-- Quoted passage --

I get the impression that they are looking at income vs. expense in taking out sports. Taking out baseball and softball will save a lot of money because those are two expensive venues to build with few spectators. Sychro swim uses the same pool as swimming, so that's no extra expense and does have a following, so it gets butts in seats. Ditto with Rhythmic Gymnastics. Beach volleyball may be stupid, but it gets air time as well as spectators. I think archery was safe because: 1. We don't need a sport-specific venue and 2. We draw pretty well in Europe.


----------



## phatbowman1 (Apr 27, 2005)

how bout COMPOUND ARCHERY!!!!!


----------



## Dave T (Mar 24, 2004)

phatbowman1 said:


> how bout COMPOUND ARCHERY!!!!!


Here we go again (LOL). If I remember correctly, the last time this one lasted for about 5 pages!

Dave


----------



## Jim C (Oct 15, 2002)

phatbowman1 said:


> how bout COMPOUND ARCHERY!!!!!



why-what athletic skill does compounds bring to the table that recurve archery is lacking? why would anyone prefer watching compounds over recurve? its not going to happen. To do so, archery would have to be withdrawn from the olympics and petition to be reinstated as a new sport-meaning far more spectator friendly sports like Squash would be competing against it.


----------



## barico (Nov 21, 2004)

Recurve is more popular globally than compound archery. Making the olympics compound would be replacing a minority sport with an even smaller minority sport. Not clever if raising archery awareness is on your list of priorities.


----------



## Rchr (Jul 3, 2003)

-- Objectives --
[A] In the archery forum thread, change "Squash" to "Table Tennis" in the passage starting with "why-what athletic skill" and going on through "(Nov 21, 2004)", and give that passage in full.
[B] Which usernames appear as post headers in the archery forum thread? List all of them.

Stored data

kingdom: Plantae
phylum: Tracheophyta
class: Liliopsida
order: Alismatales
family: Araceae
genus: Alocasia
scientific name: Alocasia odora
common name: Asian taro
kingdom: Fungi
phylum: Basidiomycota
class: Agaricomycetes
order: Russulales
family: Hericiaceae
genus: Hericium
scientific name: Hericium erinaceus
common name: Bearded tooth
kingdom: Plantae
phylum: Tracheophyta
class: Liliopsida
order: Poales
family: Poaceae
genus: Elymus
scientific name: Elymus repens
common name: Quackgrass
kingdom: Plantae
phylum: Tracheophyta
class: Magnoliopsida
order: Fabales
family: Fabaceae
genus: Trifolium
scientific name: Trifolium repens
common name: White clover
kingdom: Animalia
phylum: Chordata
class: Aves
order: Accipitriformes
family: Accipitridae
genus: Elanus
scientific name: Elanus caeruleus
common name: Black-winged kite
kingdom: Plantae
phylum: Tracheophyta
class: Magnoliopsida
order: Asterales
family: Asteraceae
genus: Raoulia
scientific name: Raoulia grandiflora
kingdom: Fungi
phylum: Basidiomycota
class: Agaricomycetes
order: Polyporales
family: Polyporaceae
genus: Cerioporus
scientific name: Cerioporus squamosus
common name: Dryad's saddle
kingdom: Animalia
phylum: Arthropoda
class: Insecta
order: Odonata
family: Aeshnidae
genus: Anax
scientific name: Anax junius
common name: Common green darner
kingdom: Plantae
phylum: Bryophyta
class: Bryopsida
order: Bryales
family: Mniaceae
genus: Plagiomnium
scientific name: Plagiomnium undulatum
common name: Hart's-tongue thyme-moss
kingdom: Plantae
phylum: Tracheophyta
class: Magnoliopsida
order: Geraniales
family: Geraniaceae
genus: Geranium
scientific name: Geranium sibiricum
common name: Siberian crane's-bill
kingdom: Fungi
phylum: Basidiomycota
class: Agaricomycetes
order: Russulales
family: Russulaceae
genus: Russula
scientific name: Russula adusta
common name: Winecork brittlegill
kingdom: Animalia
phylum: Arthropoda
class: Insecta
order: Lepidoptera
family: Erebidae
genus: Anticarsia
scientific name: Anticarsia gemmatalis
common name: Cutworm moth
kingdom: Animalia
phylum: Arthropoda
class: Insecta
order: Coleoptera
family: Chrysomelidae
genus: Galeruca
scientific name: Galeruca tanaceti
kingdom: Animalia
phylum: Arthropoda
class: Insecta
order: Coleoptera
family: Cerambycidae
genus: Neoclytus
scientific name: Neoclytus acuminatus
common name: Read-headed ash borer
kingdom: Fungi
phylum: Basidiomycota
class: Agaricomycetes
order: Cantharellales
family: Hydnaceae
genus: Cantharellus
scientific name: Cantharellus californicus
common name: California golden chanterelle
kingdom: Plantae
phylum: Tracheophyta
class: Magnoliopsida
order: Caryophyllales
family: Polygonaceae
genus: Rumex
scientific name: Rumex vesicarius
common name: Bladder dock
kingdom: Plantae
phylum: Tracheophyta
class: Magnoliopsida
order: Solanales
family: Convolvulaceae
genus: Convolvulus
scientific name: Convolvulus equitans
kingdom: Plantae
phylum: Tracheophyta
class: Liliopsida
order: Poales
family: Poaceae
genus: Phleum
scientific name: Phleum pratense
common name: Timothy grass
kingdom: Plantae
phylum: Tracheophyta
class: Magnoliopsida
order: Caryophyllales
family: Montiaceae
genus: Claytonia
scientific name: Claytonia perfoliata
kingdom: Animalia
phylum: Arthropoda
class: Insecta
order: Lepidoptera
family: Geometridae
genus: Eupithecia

-- Answers given --
[A]
why-what athletic skill does compounds bring to the table that recurve archery is lacking? why would anyone prefer watching compounds over recurve? its not going to happen. To do so, archery would have to be withdrawn from the olympics and petition to be reinstated as a new sport-meaning far more spectator friendly sports like Table Tennis would be competing against it.


----------



## barico (Nov 21, 2004)

[B] phatbowman1, Dave T, Jim C, barico, Rchr